The lock primitive exists (`session-store.mjs:272` `withSessionCommandLock`) and **poll holds it** (`cli.mjs:1107`), **resume-send holds it** (`cli.mjs:1267`). But it's only taken when `input.session` is set (`cli.mjs:1266`). The **initial** send creates the session *inside* `sendWebAi` and dispatches through the unlocked branch:

```js
case 'send': return withWebAiActiveCommand(command, deps, input, () => sendWebAi(deps, input)); // cli.mjs:1361 — NO lock
```

`sendWebAi` (`chatgpt.mjs:160-321`) never acquires the lock, yet it mutates `conversationUrl` at `:289-291`:

```js
const finalUrl = page.url();
if (session && finalUrl !== session.conversationUrl)
    updateSession(session.sessionId, { conversationUrl: finalUrl });   // L290
```

while `poll` reads/writes the same field. Two writers on one session's `conversationUrl`, no shared mutex = the classic send/poll race. The watcher is also unprotected: its lock (`watcher.mjs:142`) wraps only the timeout→polling status flip; the actual reattach+poll (`watcher.mjs:176-188`, including `page.goto` at `:404`) runs **outside** any session lock. `queryWebAi` = send→poll with no outer lock (`chatgpt.mjs:587-597`).

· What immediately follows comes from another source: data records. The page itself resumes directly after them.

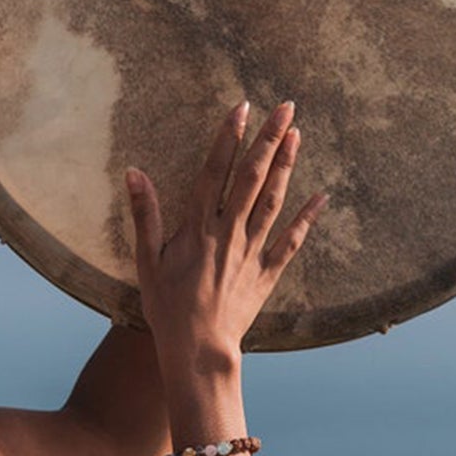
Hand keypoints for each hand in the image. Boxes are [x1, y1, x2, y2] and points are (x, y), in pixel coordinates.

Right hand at [125, 100, 327, 361]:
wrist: (198, 349)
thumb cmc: (167, 308)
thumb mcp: (147, 261)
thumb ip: (144, 215)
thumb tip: (134, 173)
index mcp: (198, 227)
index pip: (215, 171)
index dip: (228, 137)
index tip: (242, 107)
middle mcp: (229, 232)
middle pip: (252, 177)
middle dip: (269, 138)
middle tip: (286, 106)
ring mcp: (252, 252)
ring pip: (273, 200)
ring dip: (287, 165)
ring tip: (297, 134)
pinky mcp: (267, 273)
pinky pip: (292, 241)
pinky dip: (308, 218)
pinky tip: (322, 195)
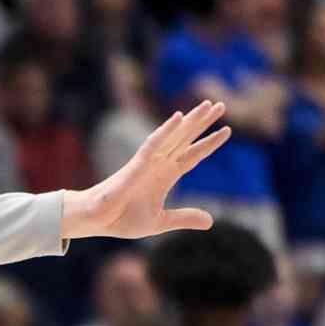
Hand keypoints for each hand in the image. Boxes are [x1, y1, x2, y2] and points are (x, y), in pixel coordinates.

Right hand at [62, 100, 230, 238]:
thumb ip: (184, 217)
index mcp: (165, 176)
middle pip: (186, 139)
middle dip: (203, 122)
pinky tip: (179, 117)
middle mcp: (159, 164)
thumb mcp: (161, 221)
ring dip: (191, 120)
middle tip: (220, 104)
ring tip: (207, 104)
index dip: (209, 143)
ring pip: (174, 136)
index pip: (192, 156)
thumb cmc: (122, 218)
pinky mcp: (136, 165)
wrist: (97, 221)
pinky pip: (153, 144)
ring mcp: (148, 162)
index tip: (227, 130)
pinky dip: (166, 130)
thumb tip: (211, 221)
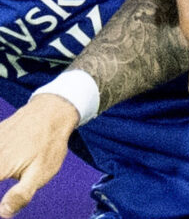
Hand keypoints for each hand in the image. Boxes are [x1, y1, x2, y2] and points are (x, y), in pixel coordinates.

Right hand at [0, 94, 78, 217]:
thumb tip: (3, 213)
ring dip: (1, 170)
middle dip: (0, 172)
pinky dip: (0, 161)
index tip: (1, 206)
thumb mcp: (42, 173)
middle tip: (7, 174)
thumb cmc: (49, 144)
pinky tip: (7, 164)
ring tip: (8, 170)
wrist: (53, 110)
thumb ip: (21, 194)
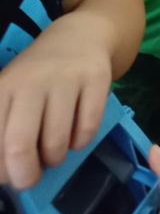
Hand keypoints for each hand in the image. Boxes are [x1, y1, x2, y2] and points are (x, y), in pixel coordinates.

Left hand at [0, 22, 111, 188]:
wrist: (79, 35)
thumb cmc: (38, 76)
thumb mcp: (11, 93)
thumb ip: (4, 129)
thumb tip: (6, 173)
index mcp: (4, 87)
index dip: (3, 171)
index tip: (10, 174)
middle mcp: (32, 81)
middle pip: (20, 146)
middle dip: (26, 176)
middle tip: (32, 178)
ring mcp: (66, 78)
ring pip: (57, 143)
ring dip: (56, 158)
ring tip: (56, 149)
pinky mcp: (96, 78)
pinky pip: (87, 130)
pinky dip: (81, 142)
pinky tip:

## Gap 4 — Crashed-session lease leak (no TTL on active leases)

`recordActiveLease` writes `state: 'active-session'` with `leasedAt`/`updatedAt` but **no `poolExpiresAt`, no heartbeat** (`tab-lease-store.mjs:225-230`). Every reclamation path keys off `state === 'pooled'` + `poolExpiresAt`:

```js
// checkoutPooledLease L254-256 — active-session never selected
.filter(lease => lease.state === 'pooled' && lease.leaseKey === key)
// selectOverflowAndExpired L465-468 — pooled only
const pooled = leases.filter(lease => lease.state === 'pooled');
```

`cleanupLeasedTabs` (`:340-370`) reclaims an `active-session` lease only if the **tab is physically dead** (`!isTabAlive`, `:352`). A **crashed CLI/jaw process** leaves the tab open and the lease intact → the tab is locked forever, permanently consuming a `maxPerKey=3`/`globalMax=8` slot. `releaseCompletedLease` (`:289`) is the only `active-session → pooled` transition and runs only on the happy path.

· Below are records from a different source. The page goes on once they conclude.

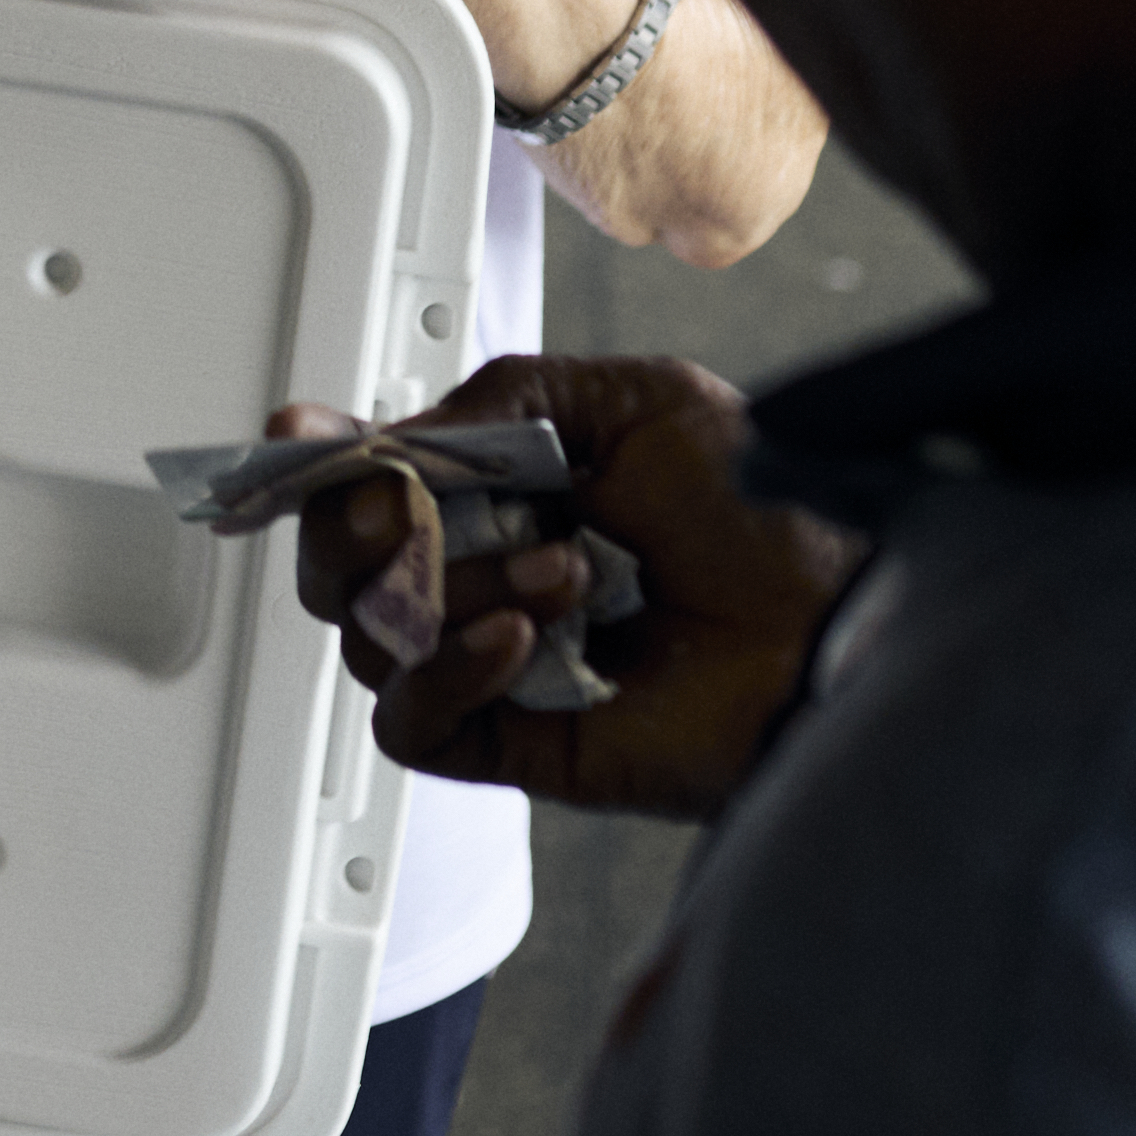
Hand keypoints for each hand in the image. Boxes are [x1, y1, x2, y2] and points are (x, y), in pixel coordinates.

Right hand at [283, 354, 849, 820]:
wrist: (833, 623)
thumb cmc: (763, 514)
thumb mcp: (639, 401)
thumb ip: (507, 397)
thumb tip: (394, 433)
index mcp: (501, 487)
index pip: (367, 477)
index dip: (318, 462)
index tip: (302, 440)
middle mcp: (481, 574)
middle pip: (337, 563)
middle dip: (357, 524)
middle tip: (410, 506)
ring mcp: (490, 660)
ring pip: (370, 637)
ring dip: (450, 591)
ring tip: (562, 572)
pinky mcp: (510, 738)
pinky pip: (408, 723)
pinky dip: (445, 674)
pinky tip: (519, 640)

## Gap 5 (scaling) — No admission control on *live* concurrency

`ensureProviderTab` (`cli.mjs:972-1011`) cleans pooled tabs, tries a pooled/reused tab, otherwise **unconditionally `createTab`** (`:1001`, with `maxTabs: Infinity` at `:978`). `globalMax`/`maxPerKey` are consulted **only** inside `selectOverflowAndExpired` over `pooled` rows — they cap the **idle pool, never the count of concurrent active-session leases**. So nothing today queues or rejects the 13th concurrent send; it just opens another tab. This is the gap that must close before scaling to vendor 5 / global 12–16.

## ⚠️ The cross-cutting risk — three TTLs collide at pro=3600s

Independently flagged by the Backend employee as the *single biggest risk*. A live session is governed by three TTLs, none aware of pro=3600s:

| TTL | Value | Source | At pro=3600s |
|-----|-------|--------|--------------|
| Session command lock | 35 min | `session-store.mjs:50` | Expires mid-wait → another command seizes the session |
| Active-command heartbeat | 2 min | `active-command-store.mjs:37` | Expires mid-poll → cleanup stops protecting the tab |
| Active-session lease | none | `tab-lease-store.mjs:221-236` | Crashed session locks the tab forever |

Fix must unify all three on the **model-aware deadline from `260619_timeout_adaptive_scaling`** + a 60s heartbeat *before* raising caps. See `10_solution_plan.md` §C/§E.

## Evidence index

`tab-recovery.mjs` 34-68, 121-131, 179-188, 294, 311, 391-402 · `chatgpt.mjs` 160-321, 190-209, 289-291, 587-597, 625-633 · `tab-lease-store.mjs` 64-66, 221-236, 243-282, 289-333, 340-370, 462-490 · `session-store.mjs` 46-50, 227-234, 262, 272-316 · `cli.mjs` 972-1011, 1101-1128, 1265-1319, 1326-1410 (init send 1361) · `watcher.mjs` 114-188, 398-412 · `session.mjs` 246-266, 277-288 · `active-command-store.mjs` 37 · `skills/browser/tab-manager.mjs` 395-444 · `skills/browser/tab-lifecycle.mjs`.